Yves Lacoste, fondateur de l'école française de géopolitique, est mort
information fournie par AFP 22/06/2026 à 11:31

Le géographe français Yves Lacoste pose près de la chaise à porteurs du navigateur La Pérouse, le 22 mars 2001 à la Société de Géographie de Paris ( AFP / JOEL ROBINE )

Le géographe Yves Lacoste, disparu samedi à l'âge de 96 ans, était considéré comme le fondateur de l'école française de géopolitique grâce à un ouvrage iconoclaste publié en 1976 et devenu un classique: "La géographie, ça sert, d'abord, à faire la guerre".

Lorsque paraît ce livre chez l'éditeur François Maspero (il a été réédité en 2012 aux éditions La Découverte), la "géopolitique" est un concept encore mal connu, voire tabou chez les géographes.

Agrégé de géographie, professeur à l'université Paris VIII/Vincennes, adepte du travail de terrain, en Afrique du Nord et au Vietnam notamment, Yves Lacoste a dynamité cette discipline.

La sortie de son ouvrage phare (il en a publié une vingtaine d'autres dont un "Que sais-je" sur "Les pays sous-développés" en 1959) avait provoqué à l'époque de nombreuses critiques de ses collègues géographes "orthodoxes" outrés par ce qu'ils considéraient comme une déclaration de guerre à "la géographie des professeurs", cantonnant leur discipline à la seule étude de la géographie physique.

Yves Lacoste "a rendu un service immense à la géographie en réintégrant le politique dans le champ de la géographie et en étant à l'origine d'une géopolitique française que j'appelle démocratique et citoyenne", a souligné lundi auprès de l'AFP Béatrice Giblin, directrice de la rédaction de la revue Hérodote, fondée par M. Lacoste.

Yves Lacoste, né au Maroc le 7 septembre 1929, qui avouait s'être "profondément embêté" durant ses cours de géographie au lycée Lakanal de Sceaux, a réconcilié la géographie et l'histoire.

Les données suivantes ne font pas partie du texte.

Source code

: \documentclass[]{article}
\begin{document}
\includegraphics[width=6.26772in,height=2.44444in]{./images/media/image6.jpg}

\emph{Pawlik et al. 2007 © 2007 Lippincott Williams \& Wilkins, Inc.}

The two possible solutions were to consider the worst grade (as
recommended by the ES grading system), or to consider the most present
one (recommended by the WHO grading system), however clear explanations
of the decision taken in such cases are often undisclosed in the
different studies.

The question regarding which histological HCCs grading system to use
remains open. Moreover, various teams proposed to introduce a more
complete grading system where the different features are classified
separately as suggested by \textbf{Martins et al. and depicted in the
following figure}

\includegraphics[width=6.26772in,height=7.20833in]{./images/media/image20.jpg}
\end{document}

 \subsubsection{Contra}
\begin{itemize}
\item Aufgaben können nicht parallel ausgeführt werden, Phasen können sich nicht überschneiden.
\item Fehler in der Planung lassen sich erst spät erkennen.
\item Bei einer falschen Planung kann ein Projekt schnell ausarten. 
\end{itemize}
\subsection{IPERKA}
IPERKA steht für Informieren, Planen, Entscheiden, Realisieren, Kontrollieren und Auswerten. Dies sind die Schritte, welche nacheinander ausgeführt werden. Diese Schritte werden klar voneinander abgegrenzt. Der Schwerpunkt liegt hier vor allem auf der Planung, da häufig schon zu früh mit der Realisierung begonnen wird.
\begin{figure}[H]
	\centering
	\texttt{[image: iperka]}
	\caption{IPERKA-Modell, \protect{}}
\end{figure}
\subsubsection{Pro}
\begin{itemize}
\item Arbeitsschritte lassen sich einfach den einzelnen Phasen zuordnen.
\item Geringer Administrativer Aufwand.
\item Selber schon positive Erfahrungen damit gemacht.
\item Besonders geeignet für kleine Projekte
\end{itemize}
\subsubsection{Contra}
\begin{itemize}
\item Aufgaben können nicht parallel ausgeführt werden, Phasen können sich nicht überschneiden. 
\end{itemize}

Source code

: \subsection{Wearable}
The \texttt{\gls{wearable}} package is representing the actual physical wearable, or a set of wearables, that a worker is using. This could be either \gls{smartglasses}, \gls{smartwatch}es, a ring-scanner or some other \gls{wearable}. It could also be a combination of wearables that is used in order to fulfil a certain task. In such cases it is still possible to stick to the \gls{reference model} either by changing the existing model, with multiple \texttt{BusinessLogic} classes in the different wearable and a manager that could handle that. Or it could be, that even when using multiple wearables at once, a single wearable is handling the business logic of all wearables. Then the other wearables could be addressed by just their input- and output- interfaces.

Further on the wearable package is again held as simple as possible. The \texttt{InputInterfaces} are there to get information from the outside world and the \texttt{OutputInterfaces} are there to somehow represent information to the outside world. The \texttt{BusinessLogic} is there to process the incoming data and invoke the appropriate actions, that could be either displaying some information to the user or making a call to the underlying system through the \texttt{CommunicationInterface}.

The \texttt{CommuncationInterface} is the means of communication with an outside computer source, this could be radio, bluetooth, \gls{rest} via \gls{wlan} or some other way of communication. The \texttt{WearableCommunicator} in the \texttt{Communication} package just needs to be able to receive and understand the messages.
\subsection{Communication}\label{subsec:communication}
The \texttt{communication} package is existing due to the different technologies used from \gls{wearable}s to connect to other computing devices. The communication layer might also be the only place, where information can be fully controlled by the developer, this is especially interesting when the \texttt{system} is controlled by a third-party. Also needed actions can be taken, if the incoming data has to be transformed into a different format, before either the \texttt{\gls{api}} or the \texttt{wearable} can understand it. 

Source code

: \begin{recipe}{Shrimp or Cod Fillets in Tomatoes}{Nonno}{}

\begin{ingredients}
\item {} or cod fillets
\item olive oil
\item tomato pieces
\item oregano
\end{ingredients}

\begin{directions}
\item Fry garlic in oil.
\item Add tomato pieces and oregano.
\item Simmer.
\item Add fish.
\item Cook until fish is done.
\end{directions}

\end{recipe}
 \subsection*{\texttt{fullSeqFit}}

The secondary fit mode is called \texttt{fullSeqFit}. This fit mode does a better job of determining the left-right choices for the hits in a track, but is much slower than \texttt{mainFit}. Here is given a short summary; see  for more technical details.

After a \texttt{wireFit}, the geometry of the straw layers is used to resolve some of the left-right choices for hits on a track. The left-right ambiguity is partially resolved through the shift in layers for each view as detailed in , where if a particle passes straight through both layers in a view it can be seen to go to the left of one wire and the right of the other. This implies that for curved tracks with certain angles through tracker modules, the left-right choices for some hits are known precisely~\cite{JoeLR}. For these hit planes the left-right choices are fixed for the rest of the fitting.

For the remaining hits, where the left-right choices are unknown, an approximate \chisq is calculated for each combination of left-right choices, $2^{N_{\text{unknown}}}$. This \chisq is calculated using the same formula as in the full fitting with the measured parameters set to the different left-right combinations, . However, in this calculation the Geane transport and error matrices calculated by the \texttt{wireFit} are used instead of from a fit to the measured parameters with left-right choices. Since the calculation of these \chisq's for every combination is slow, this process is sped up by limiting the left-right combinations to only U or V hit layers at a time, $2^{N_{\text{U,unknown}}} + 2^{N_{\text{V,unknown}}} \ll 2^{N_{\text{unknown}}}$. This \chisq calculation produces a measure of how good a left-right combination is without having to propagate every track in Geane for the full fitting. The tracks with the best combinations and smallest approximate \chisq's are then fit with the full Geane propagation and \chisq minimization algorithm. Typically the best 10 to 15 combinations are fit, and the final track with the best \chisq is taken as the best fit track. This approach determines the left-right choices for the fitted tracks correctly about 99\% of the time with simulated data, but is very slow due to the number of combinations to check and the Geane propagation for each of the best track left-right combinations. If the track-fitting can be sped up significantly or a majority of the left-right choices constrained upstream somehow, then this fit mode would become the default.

La géographie, estimait-il, doit d'abord aider à penser le politique, les conflits et les rapports de pouvoirs entre États ou zones géographiques.

Etude sur le Vietnam

Le géographe français Yves Lacoste à Paris, le 5 février 2005 ( AFP / Boyan Topaloff )

Son modèle aura été le Grec Hérodote (vers 484-425 avant notre ère), historien aussi bien que géographe.

Hérodote est donc aussi le nom de la revue qu'il a fondée (également en 1976) et qui est devenue une référence pour tous ceux qui s'intéressent à la géopolitique. La première enquête d'Hérodote était une étude réalisée par Yves Lacoste au Vietnam en 1972 pendant la guerre avec les Américains.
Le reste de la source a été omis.